In our next meeting, we distilled our presentation down to three key points, showed her one visual example, and outlined our next steps. The result? We had a great conversation around measurement, and we quickly got her buy-in on our process.

2. Consider Your Timing

When speaking to C-level executives, always think about the bigger picture at that point in time. What’s going on in their lives, at the business, or in the industry? If it’s earnings season, don’t try to pitch an executive your new idea – you won’t have their full attention.

In my CMO example above, we put a lot of words in front of a new executive at a time when she was getting information thrown at her from left and right. After ramping up, she’d likely be interested in this information again. Understanding and anticipating what is going on in an executive’s work world goes a long way in knowing when and how to communicate with them.
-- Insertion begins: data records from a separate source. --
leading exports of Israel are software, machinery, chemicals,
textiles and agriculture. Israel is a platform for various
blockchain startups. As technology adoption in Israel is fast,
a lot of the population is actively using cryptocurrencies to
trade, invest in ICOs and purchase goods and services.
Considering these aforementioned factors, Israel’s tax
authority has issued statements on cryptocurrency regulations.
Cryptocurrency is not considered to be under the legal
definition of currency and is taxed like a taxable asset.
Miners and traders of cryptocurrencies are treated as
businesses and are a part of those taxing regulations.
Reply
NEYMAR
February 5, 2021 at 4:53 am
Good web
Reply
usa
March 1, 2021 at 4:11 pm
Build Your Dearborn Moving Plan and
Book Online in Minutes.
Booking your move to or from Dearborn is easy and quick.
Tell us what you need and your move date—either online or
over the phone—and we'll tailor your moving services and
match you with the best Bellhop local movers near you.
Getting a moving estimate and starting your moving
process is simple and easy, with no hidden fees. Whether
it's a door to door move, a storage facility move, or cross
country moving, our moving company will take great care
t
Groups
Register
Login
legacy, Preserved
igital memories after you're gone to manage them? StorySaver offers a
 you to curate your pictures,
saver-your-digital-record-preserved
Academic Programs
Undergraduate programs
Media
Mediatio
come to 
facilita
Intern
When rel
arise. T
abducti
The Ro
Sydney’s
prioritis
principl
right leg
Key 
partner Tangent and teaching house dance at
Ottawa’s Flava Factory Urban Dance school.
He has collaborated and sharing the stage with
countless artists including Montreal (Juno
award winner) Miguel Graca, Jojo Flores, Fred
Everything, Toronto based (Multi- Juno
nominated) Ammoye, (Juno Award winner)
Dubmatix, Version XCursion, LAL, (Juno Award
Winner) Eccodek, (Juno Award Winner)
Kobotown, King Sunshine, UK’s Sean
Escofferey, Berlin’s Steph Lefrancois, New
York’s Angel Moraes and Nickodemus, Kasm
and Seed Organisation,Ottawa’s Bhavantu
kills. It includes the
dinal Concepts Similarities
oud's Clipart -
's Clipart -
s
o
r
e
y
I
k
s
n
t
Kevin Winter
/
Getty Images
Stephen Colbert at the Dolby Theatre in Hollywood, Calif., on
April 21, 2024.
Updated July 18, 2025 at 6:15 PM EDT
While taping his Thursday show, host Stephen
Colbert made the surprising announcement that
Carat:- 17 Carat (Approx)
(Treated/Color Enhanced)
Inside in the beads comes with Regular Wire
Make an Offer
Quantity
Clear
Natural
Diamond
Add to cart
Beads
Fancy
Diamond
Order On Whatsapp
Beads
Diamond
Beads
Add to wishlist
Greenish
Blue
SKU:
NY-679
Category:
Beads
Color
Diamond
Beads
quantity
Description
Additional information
3. Anticipate Their Questions

Your communications to the C-suite should be concise and simple, but preparing those communications is anything but. We have a mantra at INK that we keep in mind when sharing ideas or giving a presentation to one of our clients:

Explanation + Recommendation + Expectation

This translates to, here is what is going on, here is what we should do, and here is the value you should expect to gain.

Back to the CMO example, our explanation was: here are the three things you need to know about measurement. Our recommendation was: here are the next steps we’ll take to get this up and running. And the expectation was: here is what you will be able to show your CEO when it comes to the success of your program.

For measurement conversations with a CEO, our Explanation + Recommendation + Expectation would likely focus on how marketing is impacting the company’s overall growth, revenue, and bottom line.

4. Support Your Recommendations

When presenting to executives, be prepared to back up any recommendation you’re making with data. While an executive might not need to hear or see the data, they’ll want to know that it exists and that you’ve consulted it. That being said: always be ready to share and explain it when asked.

Personas are good example of this lesson. To create personas, we usually aggregate multiple sources of data, both primary and secondary, to paint a complete picture of a customer. When presenting the final product to senior leadership, it’s not necessary to walk through every piece of data that went into the persona. However, if you keep track of which data set informed each aspect of the persona, you’ll be able to point to the exact source, if needed.

Collecting, analyzing, and organizing your data and proof points for executive conversations can take time. So when you’re preparing a presentation, give yourself plenty of time to obtain what you need to back up your recommendation.  

5. Remember that They’re a Person Too

Speaking to senior leadership can be intimidating, but at the end of the day, they are people. They have interests and passions. Understanding what these are can help you connect with them on a more personal level. It can also help you tailor how you present to them.

For instance, we recently did some research to see what CIOs and CTOs at technology companies are talking about on social media. We wanted to know what industry and business topics were resonating with them to inform our communications programs.

While gathering that information, we uncovered a trend we didn’t expect. A number of the CIOs and CTOs we were looking into love to tell dad jokes. Seriously – amidst all the talk about company cybersecurity, digital transformation, and IT hiring shortages, there was a clear affinity for dad jokes.

That doesn’t mean you need to kick off a meeting with a killer pun, but it’s important to remember that you’re talking to a real person. Learn what you can about them so that you can have more of a conversation than a one-sided presentation.

You Are the Expert

If you’re still feeling unsure, read that heading one more time. You were hired because of the expertise and knowledge you possess. Remember this when speaking to leadership. Believe what you’re saying and have confidence that it’s the right solution. Leave them with actionable next steps, so they know you have a plan and the ability to execute it.

You are the expert, and thoughtful communication will ensure the executive in your life knows it.